Even now, gas is pretty scary stuff to be piping into your house. At least electricity mostly stays in the wires...
That isn't what I'm worried about, yes. The post is about prolonged blackouts.
Maybe some of them? I've worked with a stove with a pilot light for each burner, where if one of them went out you would start to smell gas, and you could relight it with a match even if it had been hours.
If you look on gas company websites, they all say that they will need to send technicians door to door before they're willing to turn the gas back on, and that is what happened here for people who turned their own gas off out of caution around the Lawrence explosions.
Ex: https://www.centerpointenergy.com/en-us/safety/pages/understanding-the-gas-outage-restoration-process-.aspx https://myenergycoop.com/restoring-natural-gas-outages/
My impression is that gas companies use a procedure like this out of an abundance of caution / because there are still very old gas appliances that could be around which could have this issue. But I don't think it would be legal to sell them now, or has been for a long time.
EDIT: Apparently I am wrong about this, heaters require them but stoves (in the United States) do not. :-( This according to some undated forum posts, plus Wikipedia: https://en.wikipedia.org/wiki/Flame_supervision_device - "SD usage in consumer products differs among political units – in the U.S., FSDs are not required by law or regulation for gas range (or gas stove) top burners and consequently are not present on ranges in the U.S. ".
But I get the impression that modern gas stoves are always pilotless, in which case only the cooking flame would be an issue, which would hopefully always be supervised.
Sorry, I thought you'd said that the solar batteries were your solution.
We have a little dual-fuel generator that can run for quite a while on a barbecue tank (there's usually a full spare around here), and for longer than that on gasoline that could usually be siphoned from the car.
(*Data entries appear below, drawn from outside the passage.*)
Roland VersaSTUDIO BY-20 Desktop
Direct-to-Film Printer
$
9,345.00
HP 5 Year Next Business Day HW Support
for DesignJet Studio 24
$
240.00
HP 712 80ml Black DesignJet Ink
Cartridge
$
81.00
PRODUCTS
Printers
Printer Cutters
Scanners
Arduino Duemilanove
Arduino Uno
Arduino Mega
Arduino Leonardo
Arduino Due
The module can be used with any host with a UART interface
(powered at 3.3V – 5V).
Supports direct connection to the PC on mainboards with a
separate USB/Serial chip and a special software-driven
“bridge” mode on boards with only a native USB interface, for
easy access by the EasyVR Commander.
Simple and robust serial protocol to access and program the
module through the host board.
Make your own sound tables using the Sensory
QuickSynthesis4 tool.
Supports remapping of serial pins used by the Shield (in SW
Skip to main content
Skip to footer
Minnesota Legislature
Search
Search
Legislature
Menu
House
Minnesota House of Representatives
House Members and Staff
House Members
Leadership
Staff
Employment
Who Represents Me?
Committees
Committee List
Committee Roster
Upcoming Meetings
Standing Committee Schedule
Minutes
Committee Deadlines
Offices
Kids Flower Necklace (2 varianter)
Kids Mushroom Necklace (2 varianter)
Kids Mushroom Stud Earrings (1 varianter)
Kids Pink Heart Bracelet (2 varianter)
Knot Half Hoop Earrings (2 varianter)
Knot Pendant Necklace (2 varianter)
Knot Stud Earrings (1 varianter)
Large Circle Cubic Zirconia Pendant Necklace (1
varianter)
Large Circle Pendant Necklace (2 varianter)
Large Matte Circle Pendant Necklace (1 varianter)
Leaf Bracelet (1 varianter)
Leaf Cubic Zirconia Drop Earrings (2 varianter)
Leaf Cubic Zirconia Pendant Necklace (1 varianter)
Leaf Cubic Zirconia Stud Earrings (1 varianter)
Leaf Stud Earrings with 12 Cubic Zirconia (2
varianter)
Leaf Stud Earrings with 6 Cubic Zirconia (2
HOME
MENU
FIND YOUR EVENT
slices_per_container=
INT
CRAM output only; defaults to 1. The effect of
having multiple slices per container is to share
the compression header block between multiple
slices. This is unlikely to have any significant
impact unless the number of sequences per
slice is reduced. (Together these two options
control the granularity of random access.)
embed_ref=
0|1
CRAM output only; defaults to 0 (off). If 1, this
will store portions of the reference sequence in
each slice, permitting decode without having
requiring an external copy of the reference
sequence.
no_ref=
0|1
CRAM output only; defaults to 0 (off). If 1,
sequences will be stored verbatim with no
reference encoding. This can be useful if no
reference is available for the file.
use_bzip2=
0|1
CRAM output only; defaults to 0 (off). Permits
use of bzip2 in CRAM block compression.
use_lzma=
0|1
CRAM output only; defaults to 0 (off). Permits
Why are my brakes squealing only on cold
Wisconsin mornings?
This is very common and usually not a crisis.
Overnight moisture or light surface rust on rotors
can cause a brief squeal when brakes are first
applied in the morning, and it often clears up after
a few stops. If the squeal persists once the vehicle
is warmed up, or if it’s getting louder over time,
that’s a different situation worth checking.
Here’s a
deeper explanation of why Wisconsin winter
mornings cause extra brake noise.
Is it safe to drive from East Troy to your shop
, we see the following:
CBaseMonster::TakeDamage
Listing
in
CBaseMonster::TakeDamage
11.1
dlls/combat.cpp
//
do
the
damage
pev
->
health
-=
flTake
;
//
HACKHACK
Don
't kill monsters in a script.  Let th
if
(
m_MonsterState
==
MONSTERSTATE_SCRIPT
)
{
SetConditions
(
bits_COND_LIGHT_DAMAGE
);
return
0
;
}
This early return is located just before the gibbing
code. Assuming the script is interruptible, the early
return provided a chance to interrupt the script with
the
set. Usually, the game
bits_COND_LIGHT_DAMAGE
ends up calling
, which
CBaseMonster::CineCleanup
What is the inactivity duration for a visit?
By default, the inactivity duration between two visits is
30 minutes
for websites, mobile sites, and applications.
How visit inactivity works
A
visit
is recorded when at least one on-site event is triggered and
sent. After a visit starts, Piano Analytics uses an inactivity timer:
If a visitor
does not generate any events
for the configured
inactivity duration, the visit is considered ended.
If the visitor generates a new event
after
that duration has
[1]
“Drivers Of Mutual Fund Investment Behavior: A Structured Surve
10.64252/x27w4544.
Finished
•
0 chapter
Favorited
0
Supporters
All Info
It's not hardwired, and it won't heat the house, but it and a couple of long extension cords can keep the freezer from thawing out or the pet snakes from dying of the cold.
Hmm. I guess it might not be universal for stoves, since they're small burners that are always supposed to be used under direct supervision? It's true that an N-burner stove would have to have N thermopiles, too. I'm not sure I've ever used a stove with pilot lights, which may explain my not having seen anything without the thermopile. The pilot-light appliances I've used have been house heaters and water heaters; things with big burners that start by themselves.
I absolutely do believe that they send people around, regardless. I mean, even if you have safety devices, things can happen. And I do think that even a stove could probably be dangerous, if say you were heating water for pasta when the gas went out and forgot to shut off the burner...
Yup: solar, which works for a prolonged blackout (unless the panels are covered by snow or it's fully cloudy).
And then a small amount of batteries (~1kwh) for times when we need some power and there's no sun.